Records:
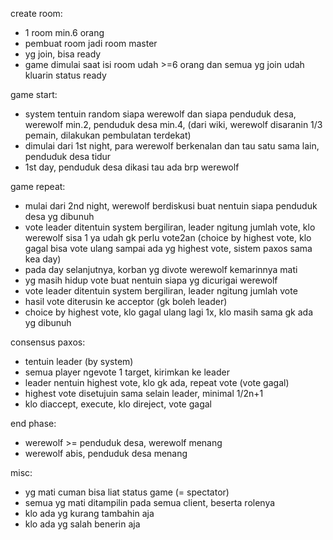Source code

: create room:
- 1 room min.6 orang
- pembuat room jadi room master
- yg join, bisa ready
- game dimulai saat isi room udah >=6 orang dan semua yg join udah kluarin status ready

game start:
- system tentuin random siapa werewolf dan siapa penduduk desa, werewolf min.2, penduduk desa min.4,
  (dari wiki, werewolf disaranin 1/3 pemain, dilakukan pembulatan terdekat)
- dimulai dari 1st night, para werewolf berkenalan dan tau satu sama lain, penduduk desa tidur
- 1st day, penduduk desa dikasi tau ada brp werewolf

game repeat:
- mulai dari 2nd night, werewolf berdiskusi buat nentuin siapa penduduk desa yg dibunuh
- vote leader ditentuin system bergiliran, leader ngitung jumlah vote, klo werewolf sisa 1 ya udah gk perlu vote2an
  (choice by highest vote, klo gagal bisa vote ulang sampai ada yg highest vote, sistem paxos sama kea day)
- pada day selanjutnya, korban yg divote werewolf kemarinnya mati
- yg masih hidup vote buat nentuin siapa yg dicurigai werewolf
- vote leader ditentuin system bergiliran, leader ngitung jumlah vote
- hasil vote diterusin ke acceptor (gk boleh leader)
- choice by highest vote, klo gagal ulang lagi 1x, klo masih sama gk ada yg dibunuh

consensus paxos:
- tentuin leader (by system)
- semua player ngevote 1 target, kirimkan ke leader
- leader nentuin highest vote, klo gk ada, repeat vote (vote gagal)
- highest vote disetujuin sama selain leader, minimal 1/2n+1
- klo diaccept, execute, klo direject, vote gagal

end phase:
- werewolf >= penduduk desa, werewolf menang
- werewolf abis, penduduk desa menang

misc:
- yg mati cuman bisa liat status game (= spectator)
- semua yg mati ditampilin pada semua client, beserta rolenya
- klo ada yg kurang tambahin aja
- klo ada yg salah benerin aja
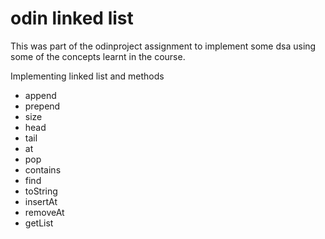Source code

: # odin linked list

This was part of the odinproject assignment to implement some dsa using some of the concepts learnt in the course.

Implementing linked list and methods

* append
* prepend
* size
* head
* tail
* at
* pop
* contains
* find
* toString
* insertAt
* removeAt
* getList
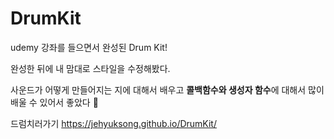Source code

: # DrumKit
udemy 강좌를 들으면서 완성된 Drum Kit!

완성한 뒤에 내 맘대로 스타일을 수정해봤다.

사운드가 어떻게 만들어지는 지에 대해서 배우고 **콜백함수와 생성자 함수**에 대해서 많이 배울 수 있어서 좋았다 🤤


드럼치러가기
https://jehyuksong.github.io/DrumKit/
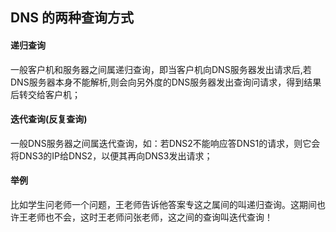 ## DNS 的两种查询方式

#### 递归查询

​	一般客户机和服务器之间属递归查询，即当客户机向DNS服务器发出请求后,若DNS服务器本身不能解析,则会向另外度的DNS服务器发出查询问请求，得到结果后转交给客户机；

#### 迭代查询(反复查询)

​	一般DNS服务器之间属迭代查询，如：若DNS2不能响应答DNS1的请求，则它会将DNS3的IP给DNS2，以便其再向DNS3发出请求；

#### 举例

​	比如学生问老师一个问题，王老师告诉他答案专这之属间的叫递归查询。这期间也许王老师也不会，这时王老师问张老师，这之间的查询叫迭代查询！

Exercise requirements:
Line count for the string "ngitung": tally the lines of the records above that contain it and give only the result.

Your solution:
2